▶ [Problema] Puoi restituire tali e quali tutte le righe, dall'inizio delle voci fino a quella che contiene "while supporting everyday use.", comprese entrambe?
### Dati registrati ###
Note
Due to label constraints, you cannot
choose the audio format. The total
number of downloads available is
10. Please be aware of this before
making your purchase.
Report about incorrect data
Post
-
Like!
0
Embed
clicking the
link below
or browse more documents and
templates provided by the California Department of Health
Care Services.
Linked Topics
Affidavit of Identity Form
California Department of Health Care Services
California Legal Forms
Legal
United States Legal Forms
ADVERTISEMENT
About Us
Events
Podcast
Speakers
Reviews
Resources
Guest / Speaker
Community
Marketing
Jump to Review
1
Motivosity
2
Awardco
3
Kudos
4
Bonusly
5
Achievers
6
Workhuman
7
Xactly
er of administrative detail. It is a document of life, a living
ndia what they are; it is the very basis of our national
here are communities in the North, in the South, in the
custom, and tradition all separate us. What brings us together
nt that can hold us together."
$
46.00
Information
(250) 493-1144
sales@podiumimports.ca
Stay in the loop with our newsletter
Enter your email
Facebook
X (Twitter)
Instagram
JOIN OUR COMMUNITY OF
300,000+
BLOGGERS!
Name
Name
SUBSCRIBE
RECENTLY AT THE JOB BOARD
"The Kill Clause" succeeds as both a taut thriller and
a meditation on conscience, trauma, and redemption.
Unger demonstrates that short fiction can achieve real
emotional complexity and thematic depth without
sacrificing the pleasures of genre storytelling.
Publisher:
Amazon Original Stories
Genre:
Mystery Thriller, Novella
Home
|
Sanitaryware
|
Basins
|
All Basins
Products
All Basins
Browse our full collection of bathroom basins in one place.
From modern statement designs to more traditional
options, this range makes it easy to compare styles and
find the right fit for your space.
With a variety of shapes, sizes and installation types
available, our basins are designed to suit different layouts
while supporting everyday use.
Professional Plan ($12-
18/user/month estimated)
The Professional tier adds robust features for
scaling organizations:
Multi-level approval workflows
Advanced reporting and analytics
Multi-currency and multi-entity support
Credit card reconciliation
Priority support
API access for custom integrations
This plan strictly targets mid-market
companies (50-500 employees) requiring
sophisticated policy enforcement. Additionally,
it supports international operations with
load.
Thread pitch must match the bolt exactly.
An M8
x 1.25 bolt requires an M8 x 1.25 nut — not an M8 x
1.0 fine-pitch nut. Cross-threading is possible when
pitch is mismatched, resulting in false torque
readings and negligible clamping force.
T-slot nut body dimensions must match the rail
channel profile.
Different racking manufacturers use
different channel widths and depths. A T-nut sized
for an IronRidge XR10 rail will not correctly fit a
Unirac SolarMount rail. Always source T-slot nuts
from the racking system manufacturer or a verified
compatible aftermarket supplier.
###
▶ [Risposta attesa]
Note
Due to label constraints, you cannot
choose the audio format. The total
number of downloads available is
10. Please be aware of this before
making your purchase.
Report about incorrect data
Post
-
Like!
0
Embed
clicking the
link below
or browse more documents and
templates provided by the California Department of Health
Care Services.
Linked Topics
Affidavit of Identity Form
California Department of Health Care Services
California Legal Forms
Legal
United States Legal Forms
ADVERTISEMENT
About Us
Events
Podcast
Speakers
Reviews
Resources
Guest / Speaker
Community
Marketing
Jump to Review
1
Motivosity
2
Awardco
3
Kudos
4
Bonusly
5
Achievers
6
Workhuman
7
Xactly
er of administrative detail. It is a document of life, a living
ndia what they are; it is the very basis of our national
here are communities in the North, in the South, in the
custom, and tradition all separate us. What brings us together
nt that can hold us together."
$
46.00
Information
(250) 493-1144
sales@podiumimports.ca
Stay in the loop with our newsletter
Enter your email
Facebook
X (Twitter)
Instagram
JOIN OUR COMMUNITY OF
300,000+
BLOGGERS!
Name
Name
SUBSCRIBE
RECENTLY AT THE JOB BOARD
"The Kill Clause" succeeds as both a taut thriller and
a meditation on conscience, trauma, and redemption.
Unger demonstrates that short fiction can achieve real
emotional complexity and thematic depth without
sacrificing the pleasures of genre storytelling.
Publisher:
Amazon Original Stories
Genre:
Mystery Thriller, Novella
Home
|
Sanitaryware
|
Basins
|
All Basins
Products
All Basins
Browse our full collection of bathroom basins in one place.
From modern statement designs to more traditional
options, this range makes it easy to compare styles and
find the right fit for your space.
With a variety of shapes, sizes and installation types
available, our basins are designed to suit different layouts
while supporting everyday use.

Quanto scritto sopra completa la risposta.